What to work on: State how many lines of the material below contain the word "print". Add nothing else.

Records for this exercise:

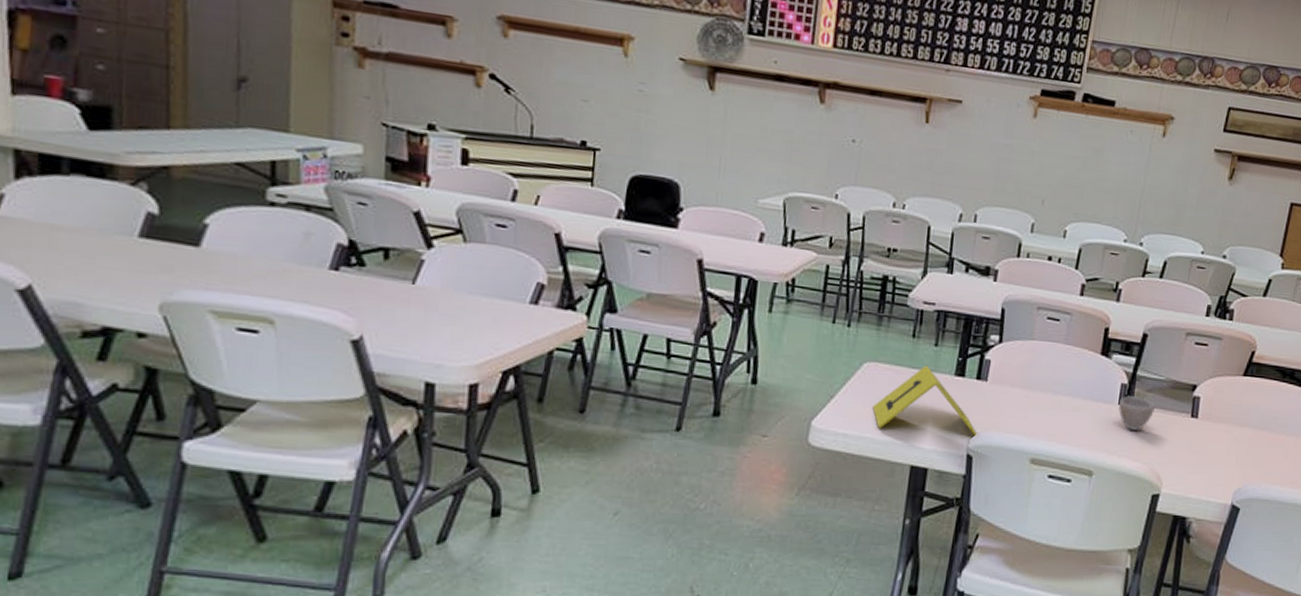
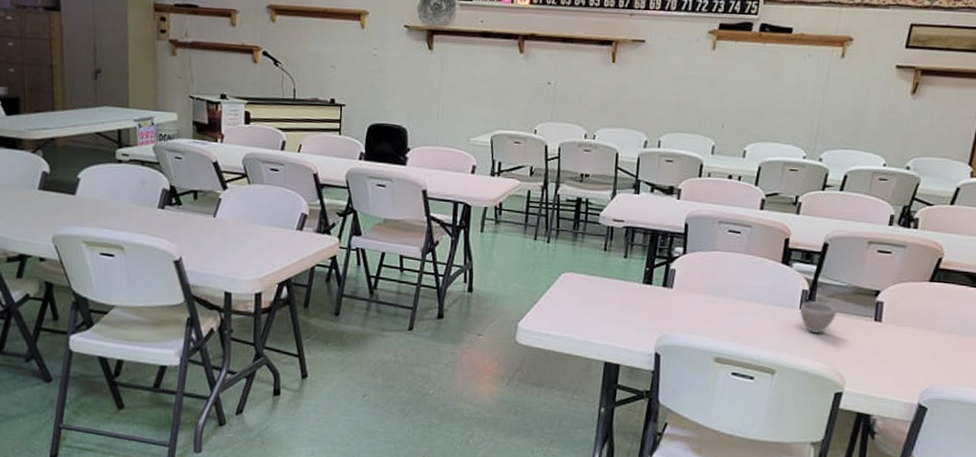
evidence marker: present [872,365,979,437] -> none [570,275,666,338]

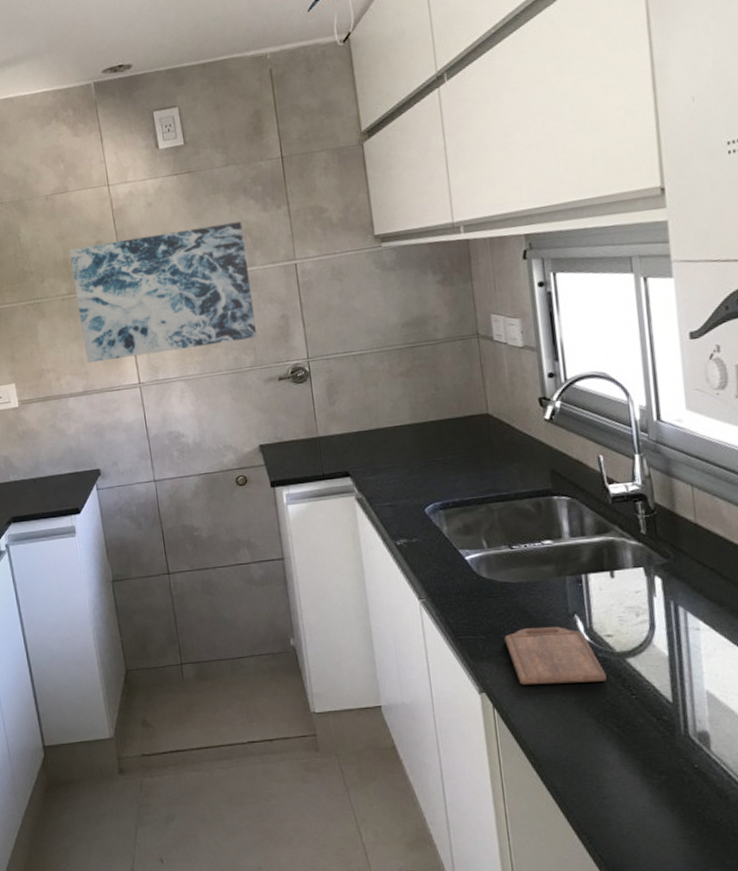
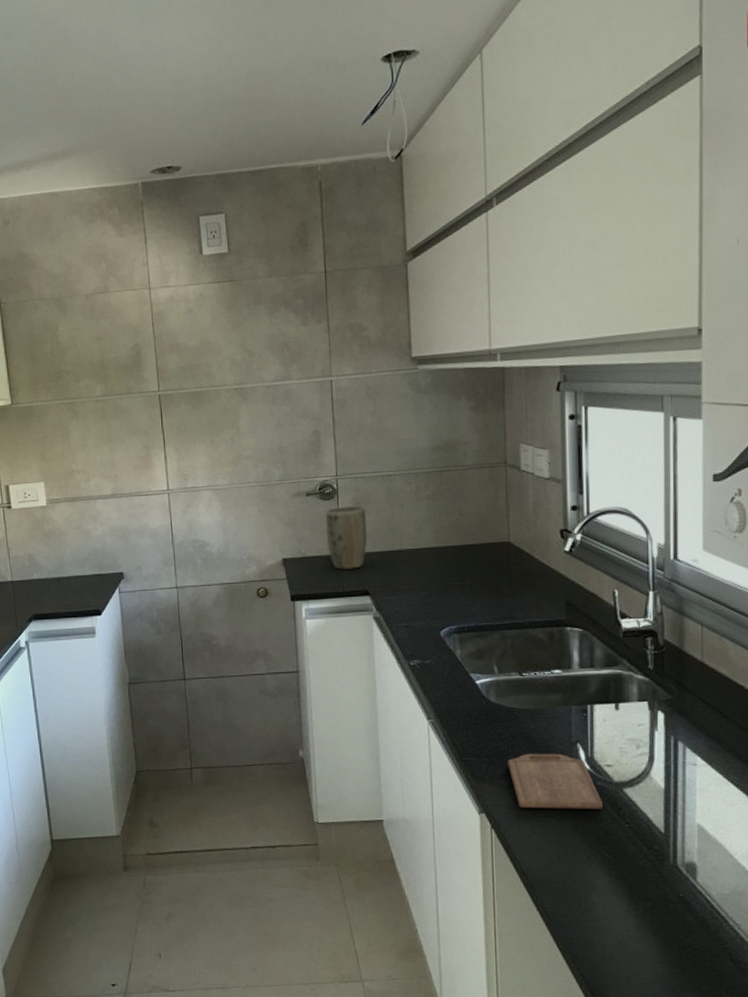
wall art: present [69,221,257,363] -> none [107,334,287,467]
plant pot: none [299,387,344,453] -> present [325,505,368,571]

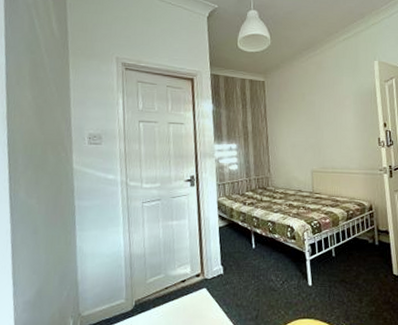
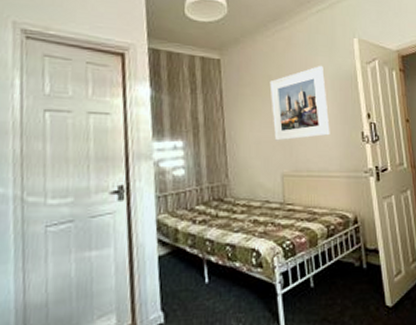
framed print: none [303,85,352,145] -> present [269,66,330,141]

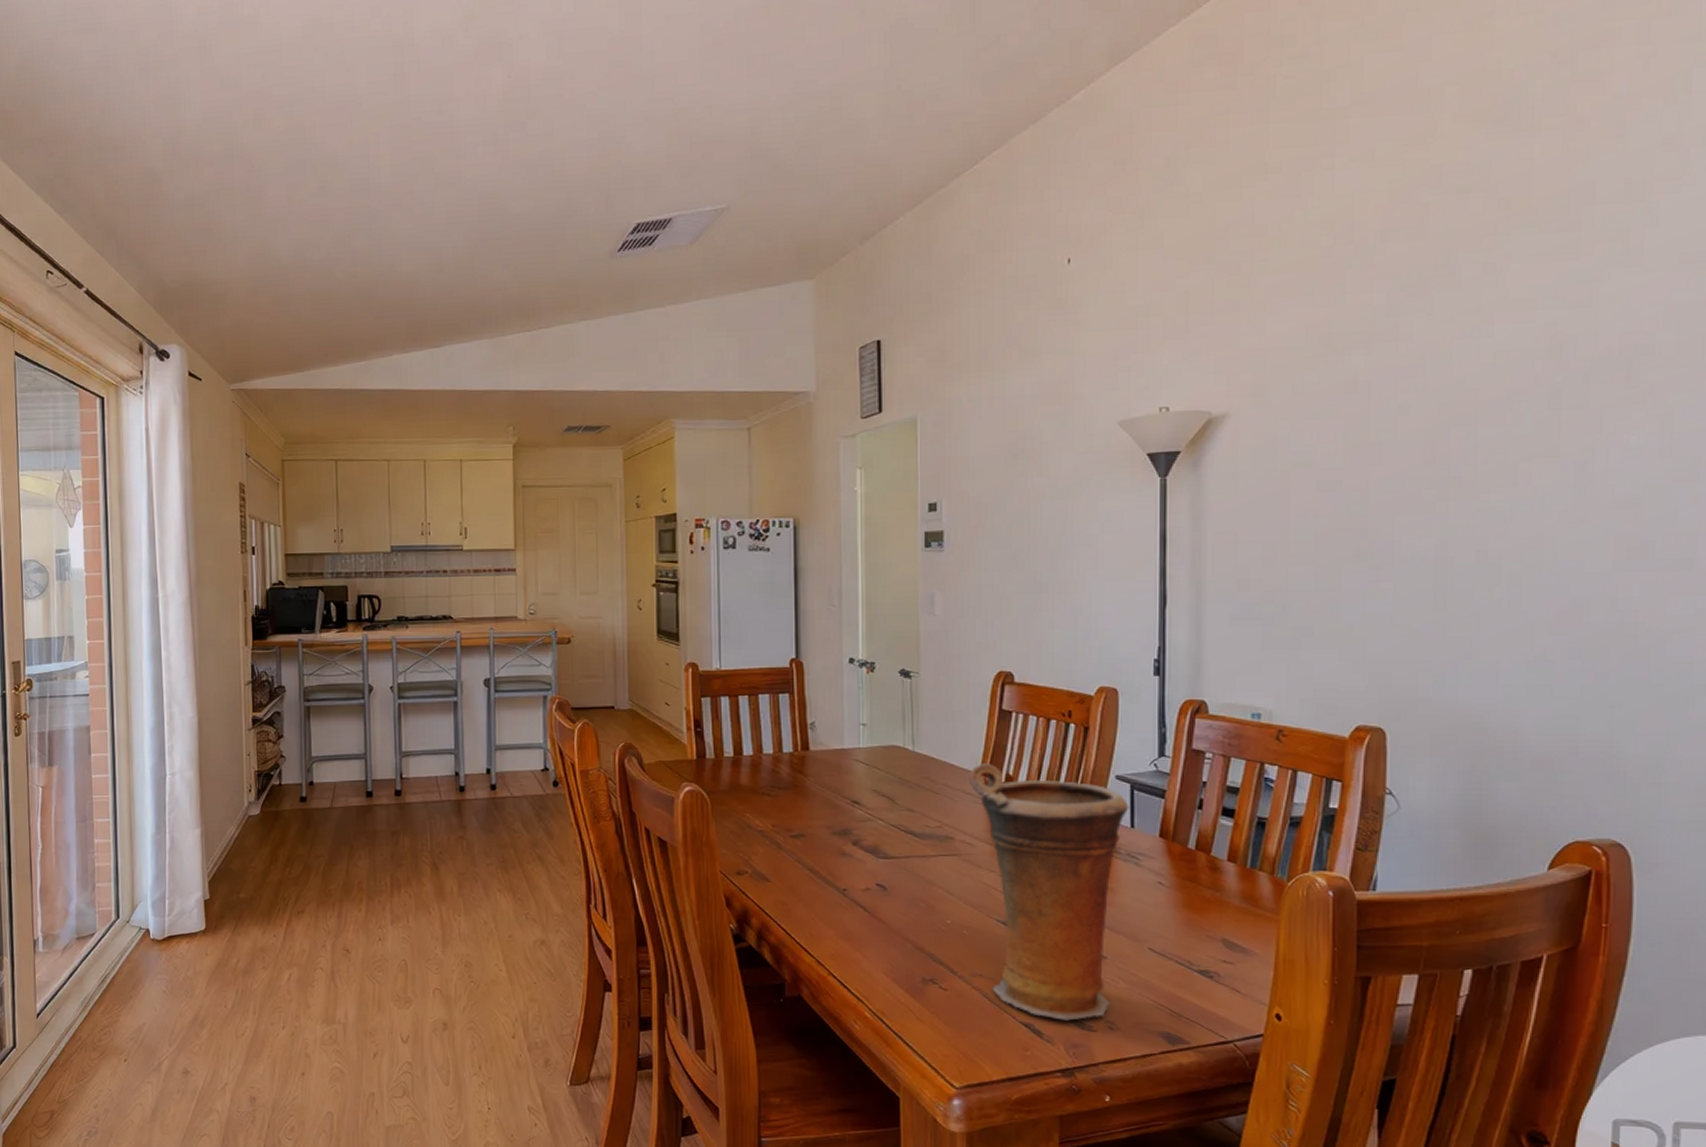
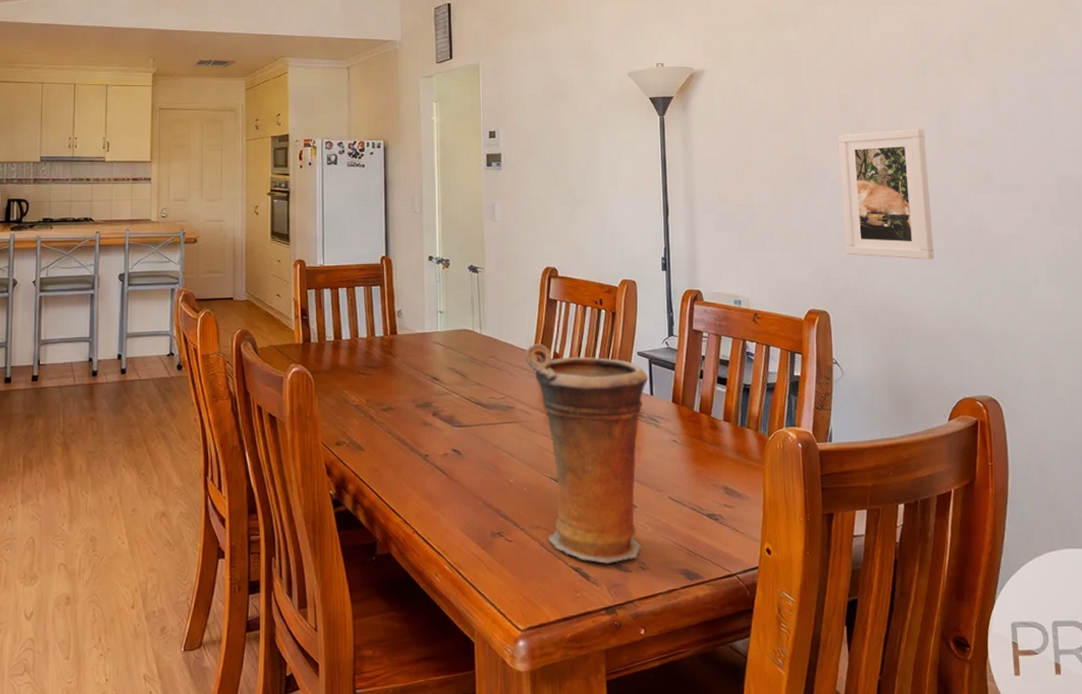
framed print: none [1416,483,1552,661] -> present [837,128,934,260]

Solution to this task: 2